Exercise requirements: Repeat all of the material exactly, with no line missing.

Segment Start: Record set

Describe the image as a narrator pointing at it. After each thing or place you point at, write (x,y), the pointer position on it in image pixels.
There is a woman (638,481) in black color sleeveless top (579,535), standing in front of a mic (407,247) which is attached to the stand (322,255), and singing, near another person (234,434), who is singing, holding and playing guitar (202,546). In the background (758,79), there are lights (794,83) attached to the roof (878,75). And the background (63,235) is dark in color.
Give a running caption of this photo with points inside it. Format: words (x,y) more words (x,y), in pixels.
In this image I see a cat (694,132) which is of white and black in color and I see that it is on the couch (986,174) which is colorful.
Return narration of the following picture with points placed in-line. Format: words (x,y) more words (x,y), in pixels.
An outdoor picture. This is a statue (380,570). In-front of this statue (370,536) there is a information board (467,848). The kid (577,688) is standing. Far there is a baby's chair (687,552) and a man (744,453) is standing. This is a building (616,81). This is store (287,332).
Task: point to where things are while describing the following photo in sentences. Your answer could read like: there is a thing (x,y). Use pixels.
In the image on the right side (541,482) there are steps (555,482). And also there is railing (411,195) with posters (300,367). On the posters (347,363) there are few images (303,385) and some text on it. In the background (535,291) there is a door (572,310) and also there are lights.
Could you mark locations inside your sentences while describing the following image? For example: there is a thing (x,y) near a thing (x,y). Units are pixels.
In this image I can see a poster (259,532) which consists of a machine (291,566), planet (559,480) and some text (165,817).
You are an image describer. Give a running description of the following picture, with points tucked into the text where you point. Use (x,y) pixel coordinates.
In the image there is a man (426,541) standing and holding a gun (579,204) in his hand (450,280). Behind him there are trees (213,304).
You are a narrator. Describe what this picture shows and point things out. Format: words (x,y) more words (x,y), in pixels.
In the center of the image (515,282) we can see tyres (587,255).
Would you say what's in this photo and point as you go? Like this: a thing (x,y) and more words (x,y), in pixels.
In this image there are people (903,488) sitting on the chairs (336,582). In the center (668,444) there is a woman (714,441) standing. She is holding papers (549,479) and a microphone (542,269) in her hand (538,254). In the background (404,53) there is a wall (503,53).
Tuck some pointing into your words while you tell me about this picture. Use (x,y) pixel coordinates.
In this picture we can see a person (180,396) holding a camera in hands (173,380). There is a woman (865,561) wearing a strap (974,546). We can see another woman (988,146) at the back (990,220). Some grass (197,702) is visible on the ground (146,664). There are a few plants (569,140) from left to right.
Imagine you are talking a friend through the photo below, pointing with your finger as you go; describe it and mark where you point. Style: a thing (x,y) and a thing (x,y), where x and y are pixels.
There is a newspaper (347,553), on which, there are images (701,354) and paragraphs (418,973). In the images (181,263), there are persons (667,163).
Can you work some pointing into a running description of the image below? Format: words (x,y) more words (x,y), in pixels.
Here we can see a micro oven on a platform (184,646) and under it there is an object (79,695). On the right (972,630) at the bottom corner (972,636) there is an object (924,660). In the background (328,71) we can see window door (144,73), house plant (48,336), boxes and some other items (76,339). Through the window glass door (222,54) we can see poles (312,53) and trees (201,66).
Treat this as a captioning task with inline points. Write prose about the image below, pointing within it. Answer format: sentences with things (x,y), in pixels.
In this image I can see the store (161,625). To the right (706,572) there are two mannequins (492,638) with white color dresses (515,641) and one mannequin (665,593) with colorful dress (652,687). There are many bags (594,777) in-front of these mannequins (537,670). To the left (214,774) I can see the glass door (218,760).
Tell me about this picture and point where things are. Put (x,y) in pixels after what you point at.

Segment End: Record set

Answer:
Describe the image as a narrator pointing at it. After each thing or place you point at, write (x,y), the pointer position on it in image pixels.
There is a woman (638,481) in black color sleeveless top (579,535), standing in front of a mic (407,247) which is attached to the stand (322,255), and singing, near another person (234,434), who is singing, holding and playing guitar (202,546). In the background (758,79), there are lights (794,83) attached to the roof (878,75). And the background (63,235) is dark in color.
Give a running caption of this photo with points inside it. Format: words (x,y) more words (x,y), in pixels.
In this image I see a cat (694,132) which is of white and black in color and I see that it is on the couch (986,174) which is colorful.
Return narration of the following picture with points placed in-line. Format: words (x,y) more words (x,y), in pixels.
An outdoor picture. This is a statue (380,570). In-front of this statue (370,536) there is a information board (467,848). The kid (577,688) is standing. Far there is a baby's chair (687,552) and a man (744,453) is standing. This is a building (616,81). This is store (287,332).
Task: point to where things are while describing the following photo in sentences. Your answer could read like: there is a thing (x,y). Use pixels.
In the image on the right side (541,482) there are steps (555,482). And also there is railing (411,195) with posters (300,367). On the posters (347,363) there are few images (303,385) and some text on it. In the background (535,291) there is a door (572,310) and also there are lights.
Could you mark locations inside your sentences while describing the following image? For example: there is a thing (x,y) near a thing (x,y). Units are pixels.
In this image I can see a poster (259,532) which consists of a machine (291,566), planet (559,480) and some text (165,817).
You are an image describer. Give a running description of the following picture, with points tucked into the text where you point. Use (x,y) pixel coordinates.
In the image there is a man (426,541) standing and holding a gun (579,204) in his hand (450,280). Behind him there are trees (213,304).
You are a narrator. Describe what this picture shows and point things out. Format: words (x,y) more words (x,y), in pixels.
In the center of the image (515,282) we can see tyres (587,255).
Would you say what's in this photo and point as you go? Like this: a thing (x,y) and more words (x,y), in pixels.
In this image there are people (903,488) sitting on the chairs (336,582). In the center (668,444) there is a woman (714,441) standing. She is holding papers (549,479) and a microphone (542,269) in her hand (538,254). In the background (404,53) there is a wall (503,53).
Tuck some pointing into your words while you tell me about this picture. Use (x,y) pixel coordinates.
In this picture we can see a person (180,396) holding a camera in hands (173,380). There is a woman (865,561) wearing a strap (974,546). We can see another woman (988,146) at the back (990,220). Some grass (197,702) is visible on the ground (146,664). There are a few plants (569,140) from left to right.
Imagine you are talking a friend through the photo below, pointing with your finger as you go; describe it and mark where you point. Style: a thing (x,y) and a thing (x,y), where x and y are pixels.
There is a newspaper (347,553), on which, there are images (701,354) and paragraphs (418,973). In the images (181,263), there are persons (667,163).
Can you work some pointing into a running description of the image below? Format: words (x,y) more words (x,y), in pixels.
Here we can see a micro oven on a platform (184,646) and under it there is an object (79,695). On the right (972,630) at the bottom corner (972,636) there is an object (924,660). In the background (328,71) we can see window door (144,73), house plant (48,336), boxes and some other items (76,339). Through the window glass door (222,54) we can see poles (312,53) and trees (201,66).
Treat this as a captioning task with inline points. Write prose about the image below, pointing within it. Answer format: sentences with things (x,y), in pixels.
In this image I can see the store (161,625). To the right (706,572) there are two mannequins (492,638) with white color dresses (515,641) and one mannequin (665,593) with colorful dress (652,687). There are many bags (594,777) in-front of these mannequins (537,670). To the left (214,774) I can see the glass door (218,760).
Tell me about this picture and point where things are. Put (x,y) in pixels after what you point at.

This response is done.